Advertisements for alcoholic drinks (and any drinks marketed as mixers for alcoholic drinks) are also required to adhere to the Advertising Standards Authority for Ireland’s Code of Standards for Advertising and Marketing Communications in Ireland (the “ASAI Code”), which applies to all commercial advertisements, regardless of the medium in which they appear. This is currently in its 7th edition and will likely be updated to take account of the provisions of the Act.

Non-Alcoholic Drinks

To reflect the increased availability and popularity of Non-Alcoholic Drinks, the ASAI has developed new guidance in relation to advertising of non-alcohol product variants to assist companies in the development of their advertising campaigns and marketing communications for these products.

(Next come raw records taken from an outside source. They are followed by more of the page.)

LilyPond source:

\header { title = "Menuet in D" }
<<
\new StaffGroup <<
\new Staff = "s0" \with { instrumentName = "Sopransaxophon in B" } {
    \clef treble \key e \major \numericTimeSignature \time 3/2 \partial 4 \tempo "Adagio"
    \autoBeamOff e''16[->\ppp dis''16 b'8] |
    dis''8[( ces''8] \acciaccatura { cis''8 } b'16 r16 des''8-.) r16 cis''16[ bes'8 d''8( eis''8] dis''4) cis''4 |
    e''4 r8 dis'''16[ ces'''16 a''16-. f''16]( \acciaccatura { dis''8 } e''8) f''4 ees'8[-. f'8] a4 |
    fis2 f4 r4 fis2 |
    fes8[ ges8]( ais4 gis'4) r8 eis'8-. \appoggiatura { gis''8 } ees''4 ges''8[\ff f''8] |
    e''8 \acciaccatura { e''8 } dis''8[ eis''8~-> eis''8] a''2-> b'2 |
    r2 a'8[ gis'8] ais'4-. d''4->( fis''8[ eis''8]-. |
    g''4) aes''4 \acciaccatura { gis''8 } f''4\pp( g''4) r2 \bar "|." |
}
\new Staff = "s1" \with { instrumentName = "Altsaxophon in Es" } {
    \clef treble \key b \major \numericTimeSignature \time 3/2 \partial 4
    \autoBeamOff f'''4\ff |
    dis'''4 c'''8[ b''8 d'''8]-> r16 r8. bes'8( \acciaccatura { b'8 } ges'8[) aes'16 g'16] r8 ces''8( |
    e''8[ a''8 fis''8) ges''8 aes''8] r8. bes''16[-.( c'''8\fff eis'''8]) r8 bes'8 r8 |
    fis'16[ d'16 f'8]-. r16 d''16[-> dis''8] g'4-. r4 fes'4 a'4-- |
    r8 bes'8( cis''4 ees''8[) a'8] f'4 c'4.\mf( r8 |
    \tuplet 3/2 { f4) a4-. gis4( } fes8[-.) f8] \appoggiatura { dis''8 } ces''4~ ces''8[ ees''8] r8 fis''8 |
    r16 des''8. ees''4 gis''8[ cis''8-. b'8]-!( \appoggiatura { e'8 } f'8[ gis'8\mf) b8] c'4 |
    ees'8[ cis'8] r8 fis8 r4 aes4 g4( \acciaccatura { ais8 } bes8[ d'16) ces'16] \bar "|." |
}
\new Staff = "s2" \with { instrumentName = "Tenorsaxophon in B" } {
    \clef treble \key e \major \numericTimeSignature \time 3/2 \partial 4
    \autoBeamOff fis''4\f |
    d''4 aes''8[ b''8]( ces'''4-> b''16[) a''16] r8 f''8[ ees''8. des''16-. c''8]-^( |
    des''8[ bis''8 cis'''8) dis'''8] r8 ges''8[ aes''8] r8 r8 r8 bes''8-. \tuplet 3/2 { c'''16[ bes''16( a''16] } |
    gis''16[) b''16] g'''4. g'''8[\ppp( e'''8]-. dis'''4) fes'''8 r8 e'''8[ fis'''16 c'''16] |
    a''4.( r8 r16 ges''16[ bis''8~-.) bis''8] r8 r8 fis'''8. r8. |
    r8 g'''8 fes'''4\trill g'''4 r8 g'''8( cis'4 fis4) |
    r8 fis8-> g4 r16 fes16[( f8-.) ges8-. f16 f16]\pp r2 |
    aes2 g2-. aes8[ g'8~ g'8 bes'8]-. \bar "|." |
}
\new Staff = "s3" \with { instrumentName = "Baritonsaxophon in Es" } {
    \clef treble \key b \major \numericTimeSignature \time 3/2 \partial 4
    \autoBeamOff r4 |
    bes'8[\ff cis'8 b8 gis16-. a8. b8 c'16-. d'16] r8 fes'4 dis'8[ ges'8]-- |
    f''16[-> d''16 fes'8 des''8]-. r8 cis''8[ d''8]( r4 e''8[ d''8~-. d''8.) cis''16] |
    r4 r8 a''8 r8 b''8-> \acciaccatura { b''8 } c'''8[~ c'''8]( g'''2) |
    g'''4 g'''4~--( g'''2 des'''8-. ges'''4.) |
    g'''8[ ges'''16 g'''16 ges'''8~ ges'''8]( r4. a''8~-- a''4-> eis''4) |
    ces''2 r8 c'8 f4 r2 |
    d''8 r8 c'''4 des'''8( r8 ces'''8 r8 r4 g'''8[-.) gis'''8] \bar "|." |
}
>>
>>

The key points of the new guidelines are as follows:

  • it should be made very clear at the start and throughout the advertising that the product is non-alcoholic;
  • advertising in children’s media and close to schools must be avoided and advertising should not appeal to minors in either placement or content;
  • anyone depicted in the advertising shown drinking or playing a significant role should be aged over 25 and should appear to be over 25; and
  • advertisements for Non-Alcoholic Drinks should not later be repurposed for the advertising of other (alcoholic) variants of drinks under the same brand in the Irish market.

Conclusion

Manufacturers and advertisers of both alcoholic and Non-Alcoholic Drinks should take care to ensure that any advertising or marketing carried out complies with the Act, the ASAI Code and all ASAI guidelines.

This briefing is for general guidance only and should not be regarded as a substitute for professional advice. Such advice should always be taken before acting on any of the matters discussed.